There is a very significant performance degradation issue with Go to report actions in Reporting Services. See this connect link for a detailed explanation and sample report:
Basically, after a few Go to report actions, the price paid to keep all previous executions alive is getting higher than the time it takes to render the current report.
Each time a user click on a Go to report action, a new execution id is generated, added to the View State and a row is inserted in SessionData (TempDB database). This row is set to expire after a configured amount of time (default = 10 minutes). When the session has expired, the row will be purged.
There are two mechanism to prevent all previous executions to expire:
• Every time the user use a Go to report action, all previous report executions get “touched” in order to prevent them to expire. It means that multiple rows in SessionData table will have their Expiration column updated. This add significant amount of time to the report rendering (it is not done on a background thread …)
• There is a keep alive HTTP request that is done automatically if the user leave his browser open on a SSRS report without interacting with it. This too will “touch” all previous report executions to prevent their expiration.
All this was done to enable the user to use the SSRS toolbar back button. When using back, there is an event on the server with the execution id. The server is able to retrieve all information about the previous execution (ex. report, parameter values) from the SessionData table and render the report in an efficient way.
In our experience, users will never go back more than 2-3 times using back. There is currently no way to limit the history length (the number of times a user can use back) to better balance the user flexibility and the performance.

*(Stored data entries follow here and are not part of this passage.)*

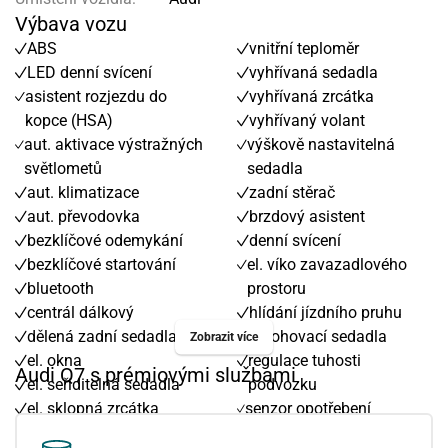
Výbava vozu
ABS
vnitřní teploměr
LED denní svícení
vyhřívaná sedadla
asistent rozjezdu do
vyhřívaná zrcátka
kopce (HSA)
vyhřívaný volant
aut. aktivace výstražných
výškově nastavitelná
světlometů
sedadla
aut. klimatizace
zadní stěrač
aut. převodovka
brzdový asistent
bezklíčové odemykání
denní svícení
bezklíčové startování
el. víko zavazadlového
bluetooth
prostoru
centrál dálkový
hlídání jízdního pruhu
dělená zadní sedadla
polohovací sedadla
Zobrazit více
el. okna
regulace tuhosti
Audi Q7 s prémiovými službami
el. seřiditelná sedadla
podvozku
el. sklopná zrcátka
senzor opotřebení
el. zrcátka
brzdových destiček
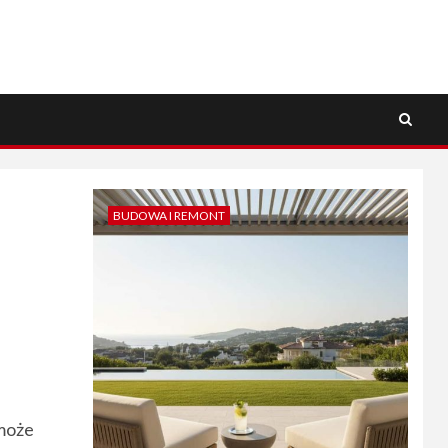
BUDOWA I REMONT
 może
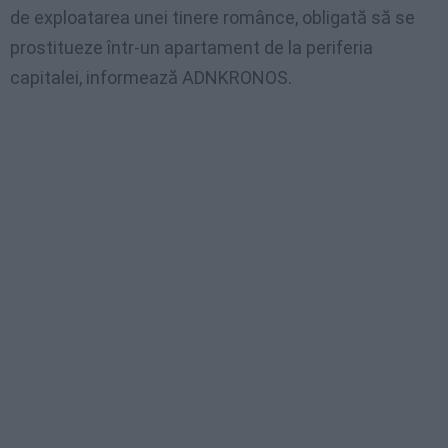
de exploatarea unei tinere românce, obligată să se
prostitueze într-un apartament de la periferia
capitalei, informează ADNKRONOS.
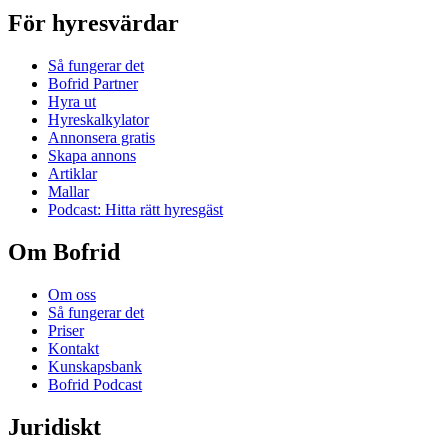
För hyresvärdar
Så fungerar det
Bofrid Partner
Hyra ut
Hyreskalkylator
Annonsera gratis
Skapa annons
Artiklar
Mallar
Podcast: Hitta rätt hyresgäst
Om Bofrid
Om oss
Så fungerar det
Priser
Kontakt
Kunskapsbank
Bofrid Podcast
Juridiskt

So the history keeps growing forever (particularly if Go to report is used as navigation between reports). As it grows, performance is degrading so much that users are better off closing the browser window and starting again.

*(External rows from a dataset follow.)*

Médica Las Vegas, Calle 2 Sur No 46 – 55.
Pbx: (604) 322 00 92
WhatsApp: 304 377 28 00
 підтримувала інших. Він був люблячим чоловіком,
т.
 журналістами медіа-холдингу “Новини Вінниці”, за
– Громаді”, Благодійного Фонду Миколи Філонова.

There two potential solutions:
1. Add an option to control the history length. Zero would mean its disabled completely. A value of 3 would give best performance while covering 80% of use case (for back). Default value could be unlimited to prevent a breaking change.
2. Microsoft could keep the sessions alive from a low priority, background server thread instead of having each client wait while the server do it while generating the report. That wouldn’t be a design change, just an implementation change. The report would be rendered immediately, previous executions would be “touched” at some point.